Welke soorten virussen zijn het sterkst vertegenwoordigd onder zoönotische ziekten?

‘De enkelstrengs RNA-virussen. Dan heb ik het over de griepvirussen (H5N1, het vogelpestvirus), de coronavirussen (zoals het SARS-virus, dat een dodelijke longziekte veroorzaakt), de filovirussen (marburg en ebola) en de paramyxovirussen (nipah, menangle en hendra). Dit zijn ook de meest waarschijnlijke kandidaten voor toekomstige zoönotische ziektes en de volgende pandemie. Geografische hotspots voor een besmetting zijn plaatsen met veel contact tussen mensen en wilde dieren, zoals in Bangladesh, waar toeristen bij de tempels apen voederen.’

Biedt vernietiging van deze apen soelaas?

‘Dat is even dom en contraproductief als het uitroeien van vleermuizen om hendra uit de wereld te helpen. Behalve ethisch verkeerd is zo’n drastische maatregel ook ecologisch destructief. Vleermuizen vervullen een belangrijke functie in hun ecosysteem. Ze reguleren het insectenbestand. De uitroeiing van het natuurlijke reservoir staat gelijk met het ombrengen van de boodschapper. Het is veel slimmer om deze soorten gewoon met rust te laten.’

Waarom zijn vleermuizen zo vaak het reservoir voor een zoönotische ziekte?
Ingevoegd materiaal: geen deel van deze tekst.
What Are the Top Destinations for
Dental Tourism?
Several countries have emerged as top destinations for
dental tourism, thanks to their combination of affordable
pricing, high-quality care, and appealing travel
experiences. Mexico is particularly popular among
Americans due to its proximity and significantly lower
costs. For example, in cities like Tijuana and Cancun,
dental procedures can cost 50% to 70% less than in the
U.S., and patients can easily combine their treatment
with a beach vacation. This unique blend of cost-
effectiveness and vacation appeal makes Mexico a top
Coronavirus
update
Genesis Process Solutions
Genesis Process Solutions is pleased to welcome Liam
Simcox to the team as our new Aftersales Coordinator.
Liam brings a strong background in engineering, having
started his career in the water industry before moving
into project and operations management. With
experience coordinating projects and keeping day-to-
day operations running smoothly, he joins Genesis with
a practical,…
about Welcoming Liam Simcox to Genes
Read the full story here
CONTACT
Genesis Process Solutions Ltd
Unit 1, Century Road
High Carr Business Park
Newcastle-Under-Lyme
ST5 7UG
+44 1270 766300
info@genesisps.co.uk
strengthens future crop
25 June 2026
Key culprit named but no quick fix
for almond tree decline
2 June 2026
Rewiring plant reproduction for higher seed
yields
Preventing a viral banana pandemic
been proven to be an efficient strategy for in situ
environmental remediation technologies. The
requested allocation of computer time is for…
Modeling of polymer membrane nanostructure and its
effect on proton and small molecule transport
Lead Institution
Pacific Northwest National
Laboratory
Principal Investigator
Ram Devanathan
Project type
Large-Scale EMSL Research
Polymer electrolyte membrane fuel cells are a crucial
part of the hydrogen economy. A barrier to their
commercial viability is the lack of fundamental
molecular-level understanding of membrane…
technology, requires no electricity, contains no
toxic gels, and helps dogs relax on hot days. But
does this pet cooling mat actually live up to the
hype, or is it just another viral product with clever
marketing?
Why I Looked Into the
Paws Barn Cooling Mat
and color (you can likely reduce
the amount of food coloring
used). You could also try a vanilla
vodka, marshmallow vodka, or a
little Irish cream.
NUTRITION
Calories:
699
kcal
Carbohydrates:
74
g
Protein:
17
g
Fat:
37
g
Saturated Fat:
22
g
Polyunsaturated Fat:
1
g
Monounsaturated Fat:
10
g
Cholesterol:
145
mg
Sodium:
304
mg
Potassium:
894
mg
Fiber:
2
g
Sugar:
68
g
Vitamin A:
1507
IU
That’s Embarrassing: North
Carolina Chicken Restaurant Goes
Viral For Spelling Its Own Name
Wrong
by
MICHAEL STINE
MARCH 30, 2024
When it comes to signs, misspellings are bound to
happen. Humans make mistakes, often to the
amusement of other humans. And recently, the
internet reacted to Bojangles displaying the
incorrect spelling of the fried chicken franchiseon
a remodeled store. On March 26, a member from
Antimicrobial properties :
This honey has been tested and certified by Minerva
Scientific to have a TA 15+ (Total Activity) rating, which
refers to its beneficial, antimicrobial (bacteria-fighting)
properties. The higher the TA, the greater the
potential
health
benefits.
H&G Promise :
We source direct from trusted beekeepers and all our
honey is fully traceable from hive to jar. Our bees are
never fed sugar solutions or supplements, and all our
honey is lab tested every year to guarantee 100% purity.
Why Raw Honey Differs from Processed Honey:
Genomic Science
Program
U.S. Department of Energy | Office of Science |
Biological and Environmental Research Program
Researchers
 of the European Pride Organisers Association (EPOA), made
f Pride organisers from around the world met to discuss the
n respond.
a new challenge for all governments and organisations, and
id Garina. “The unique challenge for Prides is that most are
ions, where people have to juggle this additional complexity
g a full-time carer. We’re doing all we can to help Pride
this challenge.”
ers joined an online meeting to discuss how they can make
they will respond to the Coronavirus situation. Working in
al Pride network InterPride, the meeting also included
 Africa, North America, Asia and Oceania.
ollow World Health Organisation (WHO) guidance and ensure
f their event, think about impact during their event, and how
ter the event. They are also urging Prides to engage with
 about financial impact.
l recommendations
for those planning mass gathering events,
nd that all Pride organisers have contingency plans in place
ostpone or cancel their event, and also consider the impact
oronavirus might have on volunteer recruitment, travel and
‘Vleermuizen zijn goed voor een kwart van alle zoogdierensoorten op de planeet. Zo bekeken zijn ze helemaal niet oververtegenwoordigd binnen de ‘reservoir hosts’. Mogelijk zijn vleermuizen ook een stabiele en gastvrije gastheer voor virussen omdat ze in erg grote groepen leven. Met zijn honderdduizenden of miljoenen strijken ze neer in een grot of in bomen. En ze leven verbijsterend lang, ze kunnen 18 tot 20 jaar oud worden. Sommige virussen leven al miljoenen jaren in een vleermuissoort. Zij hebben een pact met hun gastheer gesloten. Maar niet met de mens.’

Klopt het dat we slechts één procent van de bestaande virussen kennen?
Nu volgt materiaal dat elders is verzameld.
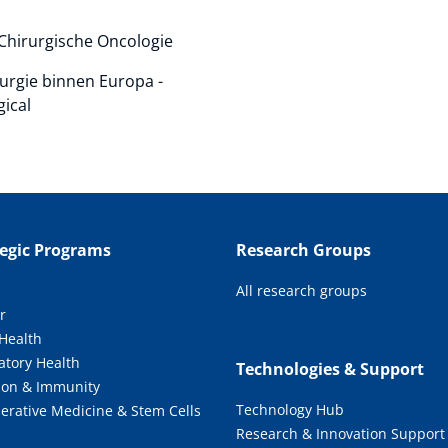
 Chirurgische Oncologie
rurgie binnen Europa -
gical
tegic Programs
Research Groups
All research groups
r
 Health
atory Health
Technologies & Support
tion & Immunity
Technology Hub
erative Medicine & Stem Cells
Research & Innovation Support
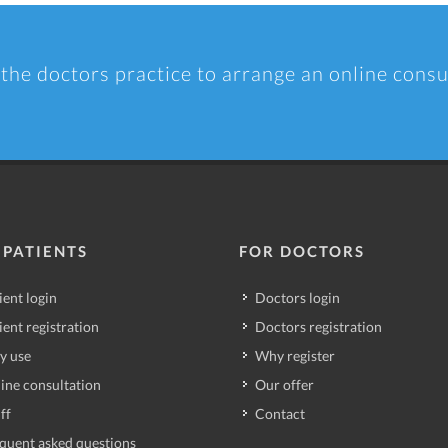
 the doctors practice to arrange an online consu
 PATIENTS
FOR DOCTORS
ient login
Doctors login
ient registration
Doctors registration
y use
Why register
ine consultation
Our offer
ff
Contact
quent asked questions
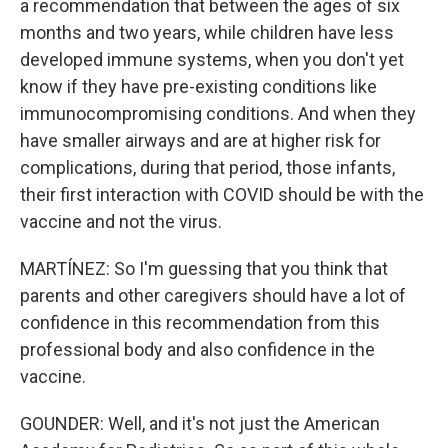
a recommendation that between the ages of six
months and two years, while children have less
developed immune systems, when you don't yet
know if they have pre-existing conditions like
immunocompromising conditions. And when they
have smaller airways and are at higher risk for
complications, during that period, those infants,
their first interaction with COVID should be with the
vaccine and not the virus.
MARTÍNEZ: So I'm guessing that you think that
parents and other caregivers should have a lot of
confidence in this recommendation from this
professional body and also confidence in the
vaccine.
GOUNDER: Well, and it's not just the American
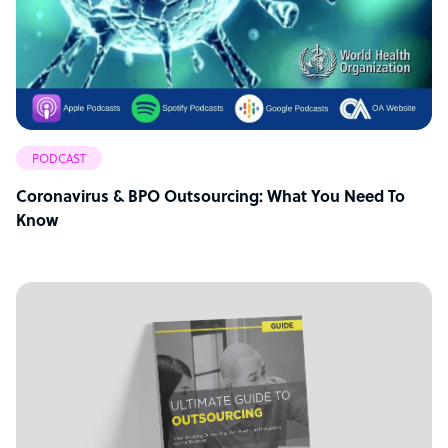
PODCAST
Coronavirus & BPO Outsourcing: What You Need To
Know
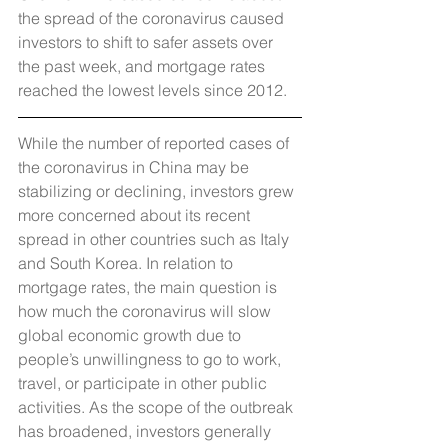
the spread of the coronavirus caused 
investors to shift to safer assets over 
the past week, and mortgage rates 
reached the lowest levels since 2012.
While the number of reported cases of 
the coronavirus in China may be 
stabilizing or declining, investors grew 
more concerned about its recent 
spread in other countries such as Italy 
and South Korea. In relation to 
mortgage rates, the main question is 
how much the coronavirus will slow 
global economic growth due to 
people’s unwillingness to go to work, 
travel, or participate in other public 
activities. As the scope of the outbreak 
has broadened, investors generally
‘Dat is een erg ruwe schatting. Als je er, zoals Ian Lipkin, van uitgaat dat elke soort zijn eigen virus heeft, dan zijn er miljoenen onbekende zoönotische virussen. We kunnen trouwens ook ziek worden door gedomesticeerde dieren, denk maar aan de varkensgriep of Q-koorts. Gelukkig is de menselijke soort genetisch erg divers. Zoönotische ziektes zullen onze soort niet decimeren, al kunnen ze onze rangen wel sterk uitdunnen.’

Hoe meer diversiteit in de natuur, hoe meer gevaar voor de mens?
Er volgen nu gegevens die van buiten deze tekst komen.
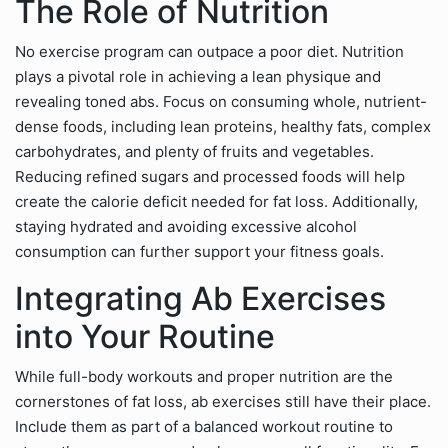
The Role of Nutrition
No exercise program can outpace a poor diet. Nutrition
plays a pivotal role in achieving a lean physique and
revealing toned abs. Focus on consuming whole, nutrient-
dense foods, including lean proteins, healthy fats, complex
carbohydrates, and plenty of fruits and vegetables.
Reducing refined sugars and processed foods will help
create the calorie deficit needed for fat loss. Additionally,
staying hydrated and avoiding excessive alcohol
consumption can further support your fitness goals.
Integrating Ab Exercises
into Your Routine
While full-body workouts and proper nutrition are the
cornerstones of fat loss, ab exercises still have their place.
Include them as part of a balanced workout routine to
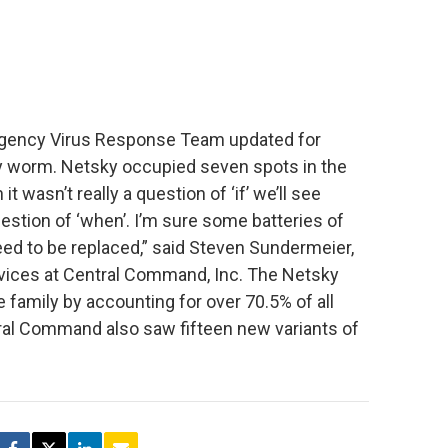
gency Virus Response Team updated for
ky worm. Netsky occupied seven spots in the
 wasn’t really a question of ‘if’ we’ll see
uestion of ‘when’. I’m sure some batteries of
eed to be replaced,” said Steven Sundermeier,
rvices at Central Command, Inc. The Netsky
family by accounting for over 70.5% of all
ral Command also saw fifteen new variants of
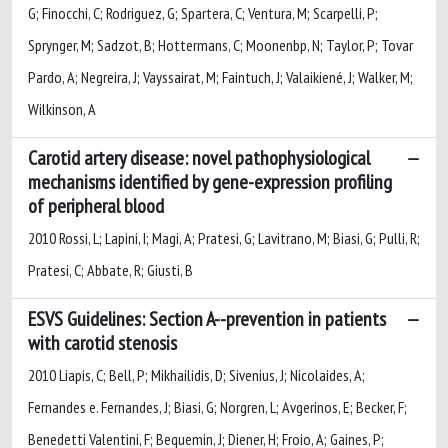
G; Finocchi, C; Rodriguez, G; Spartera, C; Ventura, M; Scarpelli, P;
Sprynger, M; Sadzot, B; Hottermans, C; Moonenbp, N; Taylor, P; Tovar
Pardo, A; Negreira, J; Vayssairat, M; Faintuch, J; Valaikiené, J; Walker, M;
Wilkinson, A
Carotid artery disease: novel pathophysiological
mechanisms identified by gene-expression profiling
of peripheral blood
2010 Rossi, L; Lapini, I; Magi, A; Pratesi, G; Lavitrano, M; Biasi, G; Pulli, R;
Pratesi, C; Abbate, R; Giusti, B
ESVS Guidelines: Section A--prevention in patients
with carotid stenosis
2010 Liapis, C; Bell, P; Mikhailidis, D; Sivenius, J; Nicolaides, A;
Fernandes e. Fernandes, J; Biasi, G; Norgren, L; Avgerinos, E; Becker, F;
Benedetti Valentini, F; Bequemin, J; Diener, H; Froio, A; Gaines, P;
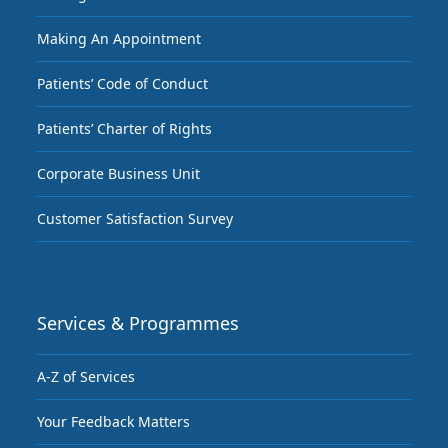
Making An Appointment
Patients’ Code of Conduct
Patients’ Charter of Rights
Corporate Business Unit
Customer Satisfaction Survey
Services & Programmes
A-Z of Services
Your Feedback Matters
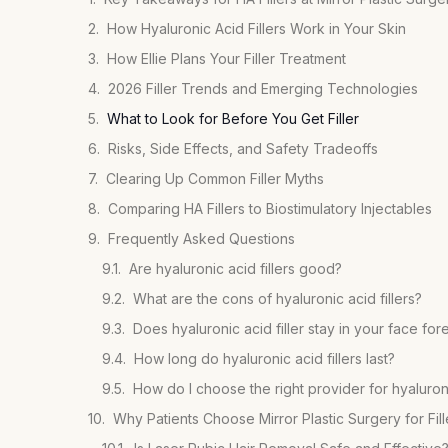
How Hyaluronic Acid Fillers Work in Your Skin
How Ellie Plans Your Filler Treatment
2026 Filler Trends and Emerging Technologies
What to Look for Before You Get Filler
Risks, Side Effects, and Safety Tradeoffs
Clearing Up Common Filler Myths
Comparing HA Fillers to Biostimulatory Injectables
Frequently Asked Questions
Are hyaluronic acid fillers good?
What are the cons of hyaluronic acid fillers?
Does hyaluronic acid filler stay in your face for
How long do hyaluronic acid fillers last?
How do I choose the right provider for hyaluronic
Why Patients Choose Mirror Plastic Surgery for Fill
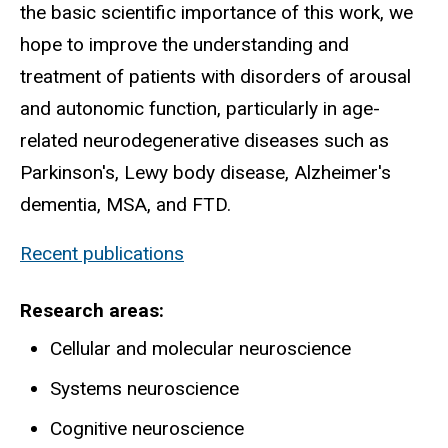
the basic scientific importance of this work, we
hope to improve the understanding and
treatment of patients with disorders of arousal
and autonomic function, particularly in age-
related neurodegenerative diseases such as
Parkinson's, Lewy body disease, Alzheimer's
dementia, MSA, and FTD.
Recent publications
Research areas
Cellular and molecular neuroscience
Systems neuroscience
Cognitive neuroscience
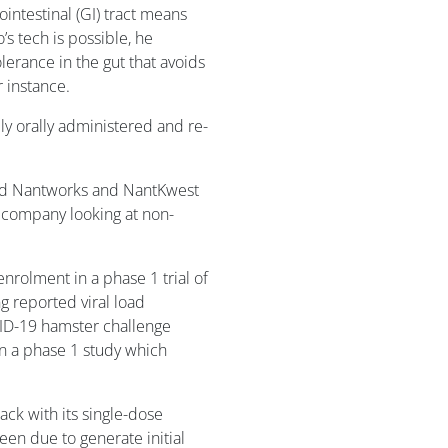
ointestinal (GI) tract means
s tech is possible, he
lerance in the gut that avoids
 instance.
ly orally administered and re-
and Nantworks and NantKwest
y company looking at non-
nrolment in a phase 1 trial of
g reported viral load
ID-19 hamster challenge
in a phase 1 study which
ack with its single-dose
en due to generate initial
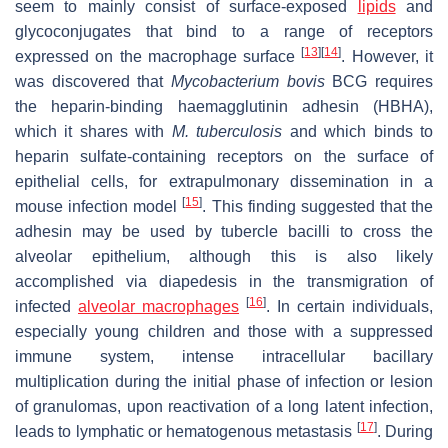
seem to mainly consist of surface-exposed
lipids
and
glycoconjugates that bind to a range of receptors
[
13
]
[
14
]
expressed on the macrophage surface
. However, it
was discovered that
Mycobacterium bovis
BCG requires
the heparin-binding haemagglutinin adhesin (HBHA),
which it shares with
M. tuberculosis
and which binds to
heparin sulfate-containing receptors on the surface of
epithelial cells, for extrapulmonary dissemination in a
[
15
]
mouse infection model
. This finding suggested that the
adhesin may be used by tubercle bacilli to cross the
alveolar epithelium, although this is also likely
accomplished via diapedesis in the transmigration of
[
16
]
infected
alveolar macrophages
. In certain individuals,
especially young children and those with a suppressed
immune system, intense intracellular bacillary
multiplication during the initial phase of infection or lesion
of granulomas, upon reactivation of a long latent infection,
[
17
]
leads to lymphatic or hematogenous metastasis
. During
‘Het gevaar schuilt in onze omgang met deze verscheidenheid. Hoe meer we de natuur verstoren, hoe groter de kans dat een virus naar de mens overspringt. Want dan biedt hij zich aan als alternatieve gastheer.’

Is er ook nog goed nieuws?

‘Dat heet wetenschap. Wetenschappers vinden voortdurend nieuwe manieren om epidemieën in een vroeg stadium te herkennen en ontwikkelen geavanceerde methodes voor de snelle en nauwkeurige identificatie van stalen. Antivirale middelen worden beter en strenge volksgezondheidsmaatregelen kunnen de gevolgen van een uitbraak beperken. De afgelopen twaalf jaar zagen we een heel sterke evolutie op dat vlak. Wilde je enkele jaren geleden uitvlooien of een populatie gorilla’s met ebola besmet was, dan moest je dieren verdoven om bloedstalen te nemen. Nu bepaalt een biochemische test op basis van hun uitwerpselen in een wip of ze besmet zijn of niet.’

Blijkbaar denken meer en meer wetenschappers intussen aan een verband tussen chronische ziektes en mysterieuze infecties.

‘Inderdaad. Ze denken dat virussen en bacteriën aan de basis kunnen liggen van veel ziektes die we vandaag niet als besmettelijk beschouwen. Virussen die bijvoorbeeld kanker veroorzaken omdat ze tot mutaties leiden. Dat idee begint veld te winnen.’

 

Dit artikel verscheen eerder in het januarinummer van 2013 van Eos Wetenschap.